The expected output is every record below, transcribed exactly, with the pictures left out.

(Saved entries)
[Start of section]
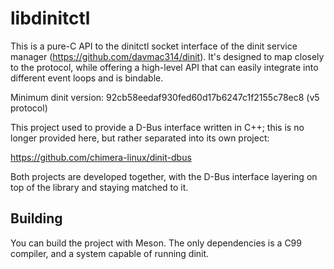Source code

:# libdinitctl

This is a pure-C API to the dinitctl socket interface of the dinit service
manager (https://github.com/davmac314/dinit). It's designed to map closely
to the protocol, while offering a high-level API that can easily integrate
into different event loops and is bindable.

Minimum dinit version: 92cb58eedaf930fed60d17b6247c1f2155c78ec8 (v5 protocol)

This project used to provide a D-Bus interface written in C++; this is no
longer provided here, but rather separated into its own project:

https://github.com/chimera-linux/dinit-dbus

Both projects are developed together, with the D-Bus interface layering on
top of the library and staying matched to it.

## Building

You can build the project with Meson. The only dependencies is a C99 compiler,
and a system capable of running dinit.
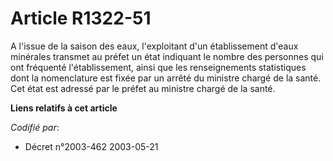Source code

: # Article R1322-51

A l'issue de la saison des eaux, l'exploitant d'un établissement d'eaux minérales transmet au préfet un état indiquant le
nombre des personnes qui ont fréquenté l'établissement, ainsi que les renseignements statistiques dont la nomenclature est
fixée par un arrêté du ministre chargé de la santé. Cet état est adressé par le préfet au ministre chargé de la santé.

**Liens relatifs à cet article**

_Codifié par_:

  - Décret n°2003-462 2003-05-21
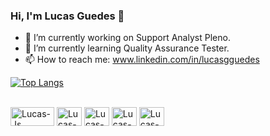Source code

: ### Hi, I'm Lucas Guedes :wave:
- :telescope: I’m currently working on Support Analyst Pleno.
- :seedling: I’m currently learning Quality Assurance Tester.
- :mailbox: How to reach me: www.linkedin.com/in/lucasgguedes

[![Top Langs](https://github-readme-stats.vercel.app/api/top-langs/?username=lucasgguedes&layout=compact&theme=dark)](https://github.com/anuraghazra/github-readme-stats)







<div style="display: inline_block"><br>
  <img align="center" alt="Lucas-Js" height="30" width="70" src="https://img.shields.io/badge/JavaScript-F7DF1E?style=for-the-badge&logo=javascript&logoColor=black">
  <img align="center" alt="Lucas-CSS" height="30" width="40" src="https://img.shields.io/badge/CSS-239120?&style=for-the-badge&logo=css3&logoColor=white">
  <img align="center" alt="Lucas-C" height="30" width="40" src="https://img.shields.io/badge/C-00599C?style=for-the-badge&logo=c&logoColor=white">
  <img align="center" alt="Lucas-Spotify" height="30" width="40" src="https://img.shields.io/badge/Spotify-1ED760?&style=for-the-badge&logo=spotify&logoColor=white">
  <img align="center" alt="Lucas-Slack" height="30" width="40" src="https://img.shields.io/badge/Slack-4A154B?style=for-the-badge&logo=slack&logoColor=white">
</div>
  
  ##

  

 

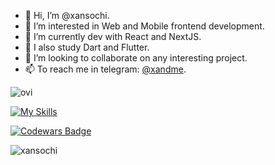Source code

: - 👋 Hi, I’m @xansochi.
- 👀 I’m interested in Web and Mobile frontend development.
- 📜 I’m currently dev with React and NextJS.
- 📱 I also study Dart and Flutter.
- 💞️ I’m looking to collaborate on any interesting project.
- 📫 To reach me in telegram: [@xandme](https://t.me/xandme).

<!-- This content will not appear in the rendered Markdown -->

<img src="https://github-readme-stats.vercel.app/api/top-langs?username=xansochi&show_icons=true&locale=en&layout=compact&theme=chartreuse-dark" alt="ovi" />

[![My Skills](https://skillicons.dev/icons?i=ts,js,react,nodejs,html,css,figma,docker,dart,express,flutter,gatsby,nextjs,tailwind,vscodegithub&theme=light)](https://skillicons.dev)

[![Codewars Badge](https://www.codewars.com/users/Xansochi/badges/large)](https://www.codewars.com/users/Xansochi)

<p align="left"> <img src="https://komarev.com/ghpvc/?username=xansochi&label=Profile%20views&color=0e75b6&style=flat" alt="xansochi" /> </p>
[End of section]
ANSWER SECTION:
Source code

:# libdinitctl

This is a pure-C API to the dinitctl socket interface of the dinit service
manager (https://github.com/davmac314/dinit). It's designed to map closely
to the protocol, while offering a high-level API that can easily integrate
into different event loops and is bindable.

Minimum dinit version: 92cb58eedaf930fed60d17b6247c1f2155c78ec8 (v5 protocol)

This project used to provide a D-Bus interface written in C++; this is no
longer provided here, but rather separated into its own project:

https://github.com/chimera-linux/dinit-dbus

Both projects are developed together, with the D-Bus interface layering on
top of the library and staying matched to it.

## Building

You can build the project with Meson. The only dependencies is a C99 compiler,
and a system capable of running dinit.
Source code

: # Article R1322-51

A l'issue de la saison des eaux, l'exploitant d'un établissement d'eaux minérales transmet au préfet un état indiquant le
nombre des personnes qui ont fréquenté l'établissement, ainsi que les renseignements statistiques dont la nomenclature est
fixée par un arrêté du ministre chargé de la santé. Cet état est adressé par le préfet au ministre chargé de la santé.

**Liens relatifs à cet article**

_Codifié par_:

  - Décret n°2003-462 2003-05-21
Source code

: ### Hi, I'm Lucas Guedes :wave:
- :telescope: I’m currently working on Support Analyst Pleno.
- :seedling: I’m currently learning Quality Assurance Tester.
- :mailbox: How to reach me: www.linkedin.com/in/lucasgguedes

[![Top Langs](https://github-readme-stats.vercel.app/api/top-langs/?username=lucasgguedes&layout=compact&theme=dark)](https://github.com/anuraghazra/github-readme-stats)







<div style="display: inline_block"><br>
  <img align="center" alt="Lucas-Js" height="30" width="70" src="https://img.shields.io/badge/JavaScript-F7DF1E?style=for-the-badge&logo=javascript&logoColor=black">
  <img align="center" alt="Lucas-CSS" height="30" width="40" src="https://img.shields.io/badge/CSS-239120?&style=for-the-badge&logo=css3&logoColor=white">
  <img align="center" alt="Lucas-C" height="30" width="40" src="https://img.shields.io/badge/C-00599C?style=for-the-badge&logo=c&logoColor=white">
  <img align="center" alt="Lucas-Spotify" height="30" width="40" src="https://img.shields.io/badge/Spotify-1ED760?&style=for-the-badge&logo=spotify&logoColor=white">
  <img align="center" alt="Lucas-Slack" height="30" width="40" src="https://img.shields.io/badge/Slack-4A154B?style=for-the-badge&logo=slack&logoColor=white">
</div>
  
  ##

  

 

Source code

: - 👋 Hi, I’m @xansochi.
- 👀 I’m interested in Web and Mobile frontend development.
- 📜 I’m currently dev with React and NextJS.
- 📱 I also study Dart and Flutter.
- 💞️ I’m looking to collaborate on any interesting project.
- 📫 To reach me in telegram: [@xandme](https://t.me/xandme).

<!-- This content will not appear in the rendered Markdown -->

<img src="https://github-readme-stats.vercel.app/api/top-langs?username=xansochi&show_icons=true&locale=en&layout=compact&theme=chartreuse-dark" alt="ovi" />

[![My Skills](https://skillicons.dev/icons?i=ts,js,react,nodejs,html,css,figma,docker,dart,express,flutter,gatsby,nextjs,tailwind,vscodegithub&theme=light)](https://skillicons.dev)

[![Codewars Badge](https://www.codewars.com/users/Xansochi/badges/large)](https://www.codewars.com/users/Xansochi)

<p align="left"> <img src="https://komarev.com/ghpvc/?username=xansochi&label=Profile%20views&color=0e75b6&style=flat" alt="xansochi" /> </p>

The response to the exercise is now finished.